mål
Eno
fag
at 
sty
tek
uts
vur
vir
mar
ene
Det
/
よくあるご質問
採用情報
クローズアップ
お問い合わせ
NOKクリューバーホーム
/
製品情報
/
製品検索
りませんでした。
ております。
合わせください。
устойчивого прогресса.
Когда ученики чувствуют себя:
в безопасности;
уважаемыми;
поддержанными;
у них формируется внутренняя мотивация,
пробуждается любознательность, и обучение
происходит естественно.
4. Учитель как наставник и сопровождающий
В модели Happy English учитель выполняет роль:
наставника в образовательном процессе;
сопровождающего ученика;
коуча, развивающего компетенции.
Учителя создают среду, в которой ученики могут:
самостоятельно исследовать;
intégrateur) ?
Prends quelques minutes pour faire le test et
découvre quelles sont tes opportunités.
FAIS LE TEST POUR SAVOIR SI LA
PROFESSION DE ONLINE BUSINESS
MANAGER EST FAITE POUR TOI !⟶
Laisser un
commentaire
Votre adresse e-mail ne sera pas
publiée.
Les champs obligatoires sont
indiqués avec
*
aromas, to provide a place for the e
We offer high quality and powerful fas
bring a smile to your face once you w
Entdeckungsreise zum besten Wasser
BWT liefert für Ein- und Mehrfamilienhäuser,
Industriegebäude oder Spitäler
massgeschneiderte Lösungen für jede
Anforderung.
──────
* [EXERCISE GOAL]: Reproduce the material from its first line through the line containing "коуча, развивающего компетенции.", changing "Happy English" to "Bright English" and leaving everything else unchanged.

* [ANSWER BOX]:
mål
Eno
fag
at 
sty
tek
uts
vur
vir
mar
ene
Det
/
よくあるご質問
採用情報
クローズアップ
お問い合わせ
NOKクリューバーホーム
/
製品情報
/
製品検索
りませんでした。
ております。
合わせください。
устойчивого прогресса.
Когда ученики чувствуют себя:
в безопасности;
уважаемыми;
поддержанными;
у них формируется внутренняя мотивация,
пробуждается любознательность, и обучение
происходит естественно.
4. Учитель как наставник и сопровождающий
В модели Bright English учитель выполняет роль:
наставника в образовательном процессе;
сопровождающего ученика;
коуча, развивающего компетенции.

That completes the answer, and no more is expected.